RE: [PATCH] tpm: don't destroy chip device prematurely

From: Winkler, Tomas
Date: Fri Oct 07 2016 - 10:26:30 EST



> On Thu, Oct 06, 2016 at 12:43:13AM +0000, Winkler, Tomas wrote:
>
> > > You keep asserting that, but it just isn't true at all.
> >
> > Okay, let's rephrase, that calling device_del before tpm_transmit is not sane
> when using runtime_pm.
>
> Maybe, but I haven't heard an explanation from you why that is the case, and I
> haven't found one on my own..
>
> > > Sure, but that relationship only maters if something does a PM call
> > > on the
> > > chip->dev, and AFAIK, nothing does that.
> > >
> > > Do you know differently?
> >
> > You've pasted that code in in the previous mail, parent is involved on device
> remove.
>
> I pasted the code to show it didn't seem possible to hit it because irq_safe
> should not be true for chip->dev. You never explained how this code can run.
>
> > > You pointed at something that isn't even run and said it is the
> > > source of the problem.. You really need to set up here and explain
> > > exactly what is happening.
> >
> > Sorry, lost you here.
>
> You haven't done a good job explaining the problem in detail beyond some
> general blame toward PM.
>
> > > > > Even if that pm_runtime_put is happening, why doesn't the
> > > > >
> > > > > + pm_runtime_get_sync(chip->dev.parent);
> > > > >
> > > > > The runtime_pm patch adds to tpm_transmit take care of bringing
> > > > > the device back?
> > > >
> > > > Unfortunately not because, because it gets out of sync and what is
> > > > actually happening is that idle callback is called and device is
> > > > put to idle between send and receive.
> > >
> > > What? As far as I understand this PM stuff, I would call that a very serious
> bug.
> >
> > Maybe, but then you have to find what a bug, currently it looks like
> > wrong usage of the device.
>
> Yes, you actually have to find and explain the bug to fix it.
>
> You still haven't explained at all why device_del on the child causes
> pm_runtime_get_sync() on the parent to malfunction. There is certainly seems
> to be nothing intrinsic about the PM core that would cause that.
>
> *That* is the really critical bit of explanation that is missing.
>
> Until you can provide it there is no reason to continue discussing.
>
> > > If a PM transition during transmit_cmd causes the TPM to abort/fail
> > > command execution then it *MUST* be prevented. Period.
> >
> > Or, we can call device_del after tpm2_shutdown.
>
> What? You haven't even established root cause, how do you know this bug
> won't manifest in other cases? It could very well be some kind of generic race-
> bug triggered by the proximity of device_del and pm_runtime_get_sync. Or a
> HW bug of some kind..
>
> > I will send you the actual trace, anyhow I've respin the original
> > version with go_idle and cmd_ready handlers, this is contra
> > productive, the time is just not right.
>
> I'm deeply skeptical about all your patches if you can't root-cause identify why
> the existing implementation isn't working.
>
> But, you can sort out with Jarkko what to do with crb.
>
> As long at the rest of the drivers and the core subsystem are not broken by the
> device_del change. Jarkko - can you confirm you will drop that patch?

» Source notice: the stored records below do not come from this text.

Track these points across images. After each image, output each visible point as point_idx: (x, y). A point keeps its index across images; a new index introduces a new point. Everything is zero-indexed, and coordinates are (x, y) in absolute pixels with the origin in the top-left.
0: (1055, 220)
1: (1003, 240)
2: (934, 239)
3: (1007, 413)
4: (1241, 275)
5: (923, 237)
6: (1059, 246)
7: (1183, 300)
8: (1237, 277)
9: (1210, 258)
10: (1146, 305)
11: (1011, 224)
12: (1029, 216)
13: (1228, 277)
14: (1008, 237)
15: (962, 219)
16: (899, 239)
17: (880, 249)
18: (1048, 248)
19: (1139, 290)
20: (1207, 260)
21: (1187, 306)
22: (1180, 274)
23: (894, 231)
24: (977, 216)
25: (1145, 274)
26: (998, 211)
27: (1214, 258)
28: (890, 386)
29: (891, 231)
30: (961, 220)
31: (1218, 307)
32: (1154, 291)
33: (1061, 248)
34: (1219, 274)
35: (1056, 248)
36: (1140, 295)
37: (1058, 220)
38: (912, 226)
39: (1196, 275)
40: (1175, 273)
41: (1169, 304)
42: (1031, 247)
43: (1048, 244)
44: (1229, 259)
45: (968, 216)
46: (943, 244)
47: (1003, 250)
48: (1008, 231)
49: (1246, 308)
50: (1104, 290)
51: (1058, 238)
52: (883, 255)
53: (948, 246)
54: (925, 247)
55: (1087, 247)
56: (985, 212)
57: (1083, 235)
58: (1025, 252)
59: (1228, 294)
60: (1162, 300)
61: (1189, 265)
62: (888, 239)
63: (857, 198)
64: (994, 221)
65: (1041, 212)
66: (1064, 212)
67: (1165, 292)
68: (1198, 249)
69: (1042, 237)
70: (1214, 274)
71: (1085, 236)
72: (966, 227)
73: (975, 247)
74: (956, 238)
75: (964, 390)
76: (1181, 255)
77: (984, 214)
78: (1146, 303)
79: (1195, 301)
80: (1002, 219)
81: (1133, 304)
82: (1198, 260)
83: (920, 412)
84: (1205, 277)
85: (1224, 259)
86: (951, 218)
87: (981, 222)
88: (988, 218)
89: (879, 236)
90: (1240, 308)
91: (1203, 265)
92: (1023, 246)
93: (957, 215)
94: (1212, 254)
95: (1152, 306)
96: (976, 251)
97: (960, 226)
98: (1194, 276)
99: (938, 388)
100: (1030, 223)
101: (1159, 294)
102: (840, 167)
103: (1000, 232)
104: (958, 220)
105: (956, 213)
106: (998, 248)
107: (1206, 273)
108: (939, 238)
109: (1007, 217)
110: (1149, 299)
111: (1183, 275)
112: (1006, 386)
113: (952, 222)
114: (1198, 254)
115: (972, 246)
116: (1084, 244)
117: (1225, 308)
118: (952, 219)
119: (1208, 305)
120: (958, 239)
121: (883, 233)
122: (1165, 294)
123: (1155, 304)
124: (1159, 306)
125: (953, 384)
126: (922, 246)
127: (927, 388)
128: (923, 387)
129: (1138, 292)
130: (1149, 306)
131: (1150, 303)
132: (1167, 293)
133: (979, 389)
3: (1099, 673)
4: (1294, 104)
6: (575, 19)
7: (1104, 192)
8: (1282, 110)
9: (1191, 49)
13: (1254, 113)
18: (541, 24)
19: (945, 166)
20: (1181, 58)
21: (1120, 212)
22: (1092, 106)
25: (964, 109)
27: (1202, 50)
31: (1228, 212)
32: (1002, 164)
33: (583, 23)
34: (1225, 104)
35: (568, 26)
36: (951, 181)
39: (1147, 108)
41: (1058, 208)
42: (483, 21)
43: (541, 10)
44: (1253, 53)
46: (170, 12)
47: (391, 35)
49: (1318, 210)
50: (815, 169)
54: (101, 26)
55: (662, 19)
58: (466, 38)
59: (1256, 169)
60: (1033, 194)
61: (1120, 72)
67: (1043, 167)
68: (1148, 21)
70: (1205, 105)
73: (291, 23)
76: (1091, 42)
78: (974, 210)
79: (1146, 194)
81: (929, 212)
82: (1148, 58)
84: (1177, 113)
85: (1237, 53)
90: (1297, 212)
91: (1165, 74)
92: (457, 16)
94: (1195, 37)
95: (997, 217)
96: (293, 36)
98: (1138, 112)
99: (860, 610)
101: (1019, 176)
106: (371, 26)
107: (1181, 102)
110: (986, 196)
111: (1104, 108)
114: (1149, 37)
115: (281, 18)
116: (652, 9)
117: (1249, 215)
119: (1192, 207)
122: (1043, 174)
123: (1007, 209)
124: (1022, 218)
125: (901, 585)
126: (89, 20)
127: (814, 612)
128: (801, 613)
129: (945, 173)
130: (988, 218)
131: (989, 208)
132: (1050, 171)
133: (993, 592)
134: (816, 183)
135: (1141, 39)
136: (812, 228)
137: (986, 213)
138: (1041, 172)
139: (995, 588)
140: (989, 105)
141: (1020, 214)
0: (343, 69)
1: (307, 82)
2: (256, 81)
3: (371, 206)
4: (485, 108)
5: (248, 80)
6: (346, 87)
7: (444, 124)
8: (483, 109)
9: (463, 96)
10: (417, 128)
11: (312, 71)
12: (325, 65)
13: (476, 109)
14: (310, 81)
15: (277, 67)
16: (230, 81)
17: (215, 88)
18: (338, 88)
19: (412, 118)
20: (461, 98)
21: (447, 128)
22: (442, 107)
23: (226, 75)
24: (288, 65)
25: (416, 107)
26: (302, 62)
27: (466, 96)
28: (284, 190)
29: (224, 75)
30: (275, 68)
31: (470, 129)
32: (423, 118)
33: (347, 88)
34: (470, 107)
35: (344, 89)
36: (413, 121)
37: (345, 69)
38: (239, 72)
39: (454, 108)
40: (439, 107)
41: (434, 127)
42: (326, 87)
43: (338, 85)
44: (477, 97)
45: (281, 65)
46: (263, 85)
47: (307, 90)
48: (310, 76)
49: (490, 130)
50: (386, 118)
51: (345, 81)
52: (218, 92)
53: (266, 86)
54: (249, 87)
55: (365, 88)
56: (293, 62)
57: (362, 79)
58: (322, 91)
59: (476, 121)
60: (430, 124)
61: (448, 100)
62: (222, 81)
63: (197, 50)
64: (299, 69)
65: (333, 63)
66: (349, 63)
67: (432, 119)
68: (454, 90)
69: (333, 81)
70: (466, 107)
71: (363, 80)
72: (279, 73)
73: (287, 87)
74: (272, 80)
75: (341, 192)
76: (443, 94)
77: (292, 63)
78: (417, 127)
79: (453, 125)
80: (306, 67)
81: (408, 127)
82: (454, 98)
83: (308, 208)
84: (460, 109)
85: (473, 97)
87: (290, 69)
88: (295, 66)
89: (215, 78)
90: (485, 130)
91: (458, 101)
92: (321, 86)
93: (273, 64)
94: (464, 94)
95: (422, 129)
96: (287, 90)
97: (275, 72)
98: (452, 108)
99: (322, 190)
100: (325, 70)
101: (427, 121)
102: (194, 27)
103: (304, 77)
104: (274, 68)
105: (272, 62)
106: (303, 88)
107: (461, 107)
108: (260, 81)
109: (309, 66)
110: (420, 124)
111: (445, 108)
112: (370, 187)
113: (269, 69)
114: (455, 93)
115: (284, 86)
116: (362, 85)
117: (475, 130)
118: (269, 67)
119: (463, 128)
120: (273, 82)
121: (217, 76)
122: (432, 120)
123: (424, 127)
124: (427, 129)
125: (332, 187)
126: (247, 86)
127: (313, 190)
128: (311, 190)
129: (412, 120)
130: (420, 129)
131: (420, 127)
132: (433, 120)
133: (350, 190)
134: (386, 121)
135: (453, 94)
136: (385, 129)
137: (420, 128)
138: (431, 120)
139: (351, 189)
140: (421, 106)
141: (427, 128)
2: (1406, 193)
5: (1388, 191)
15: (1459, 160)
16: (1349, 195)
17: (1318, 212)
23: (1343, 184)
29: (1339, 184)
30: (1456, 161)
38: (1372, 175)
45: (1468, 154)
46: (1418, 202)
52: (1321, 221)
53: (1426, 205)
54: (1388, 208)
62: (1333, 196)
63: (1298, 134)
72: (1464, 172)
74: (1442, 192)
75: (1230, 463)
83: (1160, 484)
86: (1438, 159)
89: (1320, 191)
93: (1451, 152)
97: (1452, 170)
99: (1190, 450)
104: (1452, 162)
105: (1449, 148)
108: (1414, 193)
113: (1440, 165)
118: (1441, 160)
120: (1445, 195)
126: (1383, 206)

So here I'm to say I'm sorry for misleading this, after all the doubts I got back to debugging and traces.
One thing for a reason moving the device_del, had really made the problem go away, but the real problem was unbalance runtime_pm PUT/GET from the tpm_crb probe function.
I will post the fixed patch, of course, this one should be dropped.
In any case, and this is not just to keep my ego up, that calling to the tom stack with unutilized dev is not healthy and we should look for that.
Thanks
Tomas